# OuterSPACE spMspM accelerator

First, include some libraries

In [None]:
# Begin - startup boilerplate code

import pkgutil

if 'fibertree_bootstrap' not in [pkg.name for pkg in pkgutil.iter_modules()]:
  !python3 -m pip  install git+https://github.com/Fibertree-project/fibertree-bootstrap --quiet

# End - startup boilerplate code


from fibertree_bootstrap import *
fibertree_bootstrap()

## Control panel to control display behavior manually

In [None]:
# Uncomment the appropriate lines to change the default behavior

# FTD.showAnimations(True)      # Turn on animations
# FTD.showAnimations(False)     # Turn off animations

# FTD.setStyle(matrix=True)     # Show tensor as a matrix
# FTD.setStyle(matrix=False)    # Show tensor as a fiber tree


## Read matrices


In [None]:
a = Tensor.fromYAMLfile(os.path.join(data_dir, "sparse-matrix-a.yaml"))
b = Tensor.fromYAMLfile(os.path.join(data_dir, "sparse-matrix-b.yaml"))

# Transpose the "a" matrix as desired by the outer product traveral order
at = Tensor.fromFiber(["K", "M"], a.getRoot().swapRanks())

print("Input A")
displayTensor(a.setColor("blue"))

print("Input A - transposed")
displayTensor(at.setColor("blue"))

print("Input B")
displayTensor(b.setColor("green"))
    
z_verify = Tensor.fromYAMLfile(os.path.join(data_dir, "sparse-matrix-a_times_b.yaml"))

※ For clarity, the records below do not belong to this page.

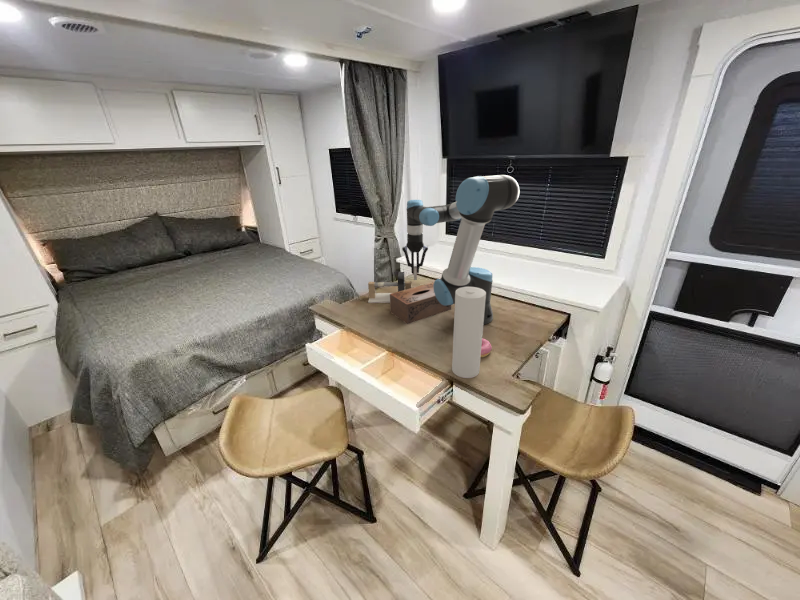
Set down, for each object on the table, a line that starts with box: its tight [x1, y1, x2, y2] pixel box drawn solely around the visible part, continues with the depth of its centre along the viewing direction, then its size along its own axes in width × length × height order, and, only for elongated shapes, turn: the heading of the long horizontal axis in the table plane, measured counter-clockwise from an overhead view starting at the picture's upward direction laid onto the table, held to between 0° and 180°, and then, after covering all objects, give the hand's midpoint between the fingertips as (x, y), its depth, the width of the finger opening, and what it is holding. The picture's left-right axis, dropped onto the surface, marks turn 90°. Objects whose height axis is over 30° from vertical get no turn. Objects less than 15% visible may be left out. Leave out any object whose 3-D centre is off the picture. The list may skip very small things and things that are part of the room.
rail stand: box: [367, 281, 412, 304], centre depth 172 cm, size 11×22×9 cm, turn 87°
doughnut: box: [480, 337, 493, 358], centre depth 125 cm, size 11×11×4 cm
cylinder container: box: [451, 287, 486, 379], centre depth 109 cm, size 9×9×30 cm
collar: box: [397, 271, 405, 292], centre depth 170 cm, size 10×3×10 cm, turn 177°
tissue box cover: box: [389, 281, 452, 325], centre depth 157 cm, size 26×14×10 cm, turn 123°
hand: (415, 279), depth 168 cm, fingers closed
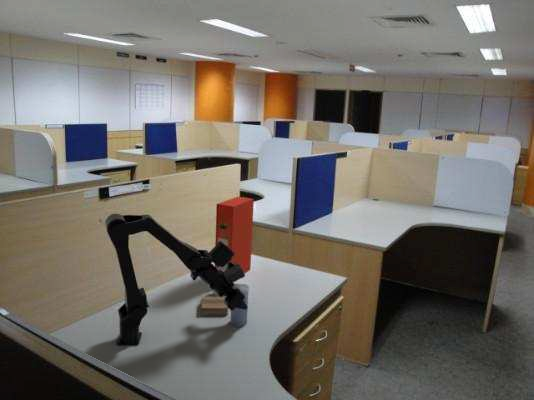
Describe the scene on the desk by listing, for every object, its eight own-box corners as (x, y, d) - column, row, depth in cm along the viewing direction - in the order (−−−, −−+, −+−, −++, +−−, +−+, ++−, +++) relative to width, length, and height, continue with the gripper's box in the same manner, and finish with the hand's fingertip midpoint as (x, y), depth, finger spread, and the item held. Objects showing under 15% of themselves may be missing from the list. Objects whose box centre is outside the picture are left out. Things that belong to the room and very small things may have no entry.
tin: (247, 326, 148) (249, 290, 145) (230, 327, 147) (232, 290, 144) (246, 318, 153) (248, 283, 150) (229, 318, 153) (231, 283, 150)
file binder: (213, 278, 185) (216, 203, 178) (234, 265, 200) (237, 196, 193) (230, 282, 181) (234, 206, 174) (250, 269, 197) (254, 199, 189)
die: (229, 290, 176) (215, 270, 174) (243, 287, 169) (228, 266, 168) (216, 304, 170) (201, 284, 168) (230, 301, 164) (214, 280, 162)
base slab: (227, 314, 155) (227, 308, 154) (201, 314, 154) (201, 308, 153) (226, 303, 164) (227, 296, 163) (202, 303, 163) (202, 296, 162)
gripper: (240, 269, 135) (271, 298, 142) (221, 249, 152) (250, 275, 159) (214, 296, 134) (246, 324, 141) (198, 272, 150) (228, 299, 157)
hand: (243, 304), depth 149 cm, fingers open, 6 cm apart
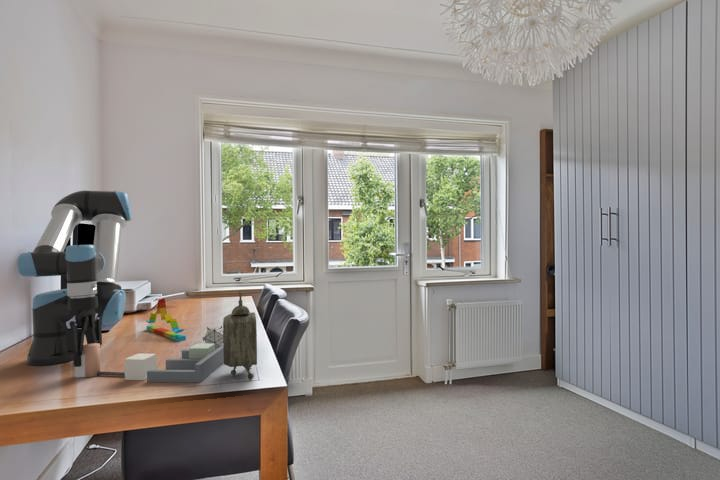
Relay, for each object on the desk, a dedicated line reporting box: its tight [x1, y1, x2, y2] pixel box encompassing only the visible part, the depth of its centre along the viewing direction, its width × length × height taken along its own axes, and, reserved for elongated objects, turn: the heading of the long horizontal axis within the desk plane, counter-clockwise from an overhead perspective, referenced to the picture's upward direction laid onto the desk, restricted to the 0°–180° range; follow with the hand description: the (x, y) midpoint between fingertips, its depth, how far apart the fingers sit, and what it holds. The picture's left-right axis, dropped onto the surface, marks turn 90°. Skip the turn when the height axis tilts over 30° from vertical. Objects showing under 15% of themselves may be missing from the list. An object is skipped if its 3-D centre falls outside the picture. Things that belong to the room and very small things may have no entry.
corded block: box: [82, 343, 158, 381], centre depth 126 cm, size 21×6×9 cm, turn 83°
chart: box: [146, 298, 187, 342], centre depth 177 cm, size 30×3×15 cm, turn 48°
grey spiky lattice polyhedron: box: [202, 325, 223, 349], centre depth 155 cm, size 9×8×10 cm
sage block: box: [188, 342, 216, 359], centre depth 137 cm, size 6×6×6 cm
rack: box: [146, 345, 224, 383], centre depth 132 cm, size 16×22×5 cm
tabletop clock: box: [222, 290, 258, 380], centre depth 126 cm, size 14×9×25 cm, turn 17°
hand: (86, 373), depth 127 cm, fingers closed on corded block, 4 cm apart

print("Result Z (precomputed)")
displayTensor(z_verify)

## Outer Product - Naive


In [None]:
z = Tensor(rank_ids=["M", "N"])

canvas = createCanvas(at, b, z)

at_k = at.getRoot()
b_k = b.getRoot()
z_m = z.getRoot()

for k, (at_m, b_n) in at_k & b_k:
    #print(f"    {k}, ({a_m}, {b_n})")

    for m, (z_n_ref, at_val) in  z_m << at_m:
        #print(f"        {m}, ({z_n_ref}, {at_val})")
        
        for n, (z_ref, b_val) in z_n_ref << b_n:
            #print(f"            {n}, ({z_ref}, {b_val})")
            z_ref += at_val * b_val
            canvas.addFrame((k, m), (k, n), (m, n))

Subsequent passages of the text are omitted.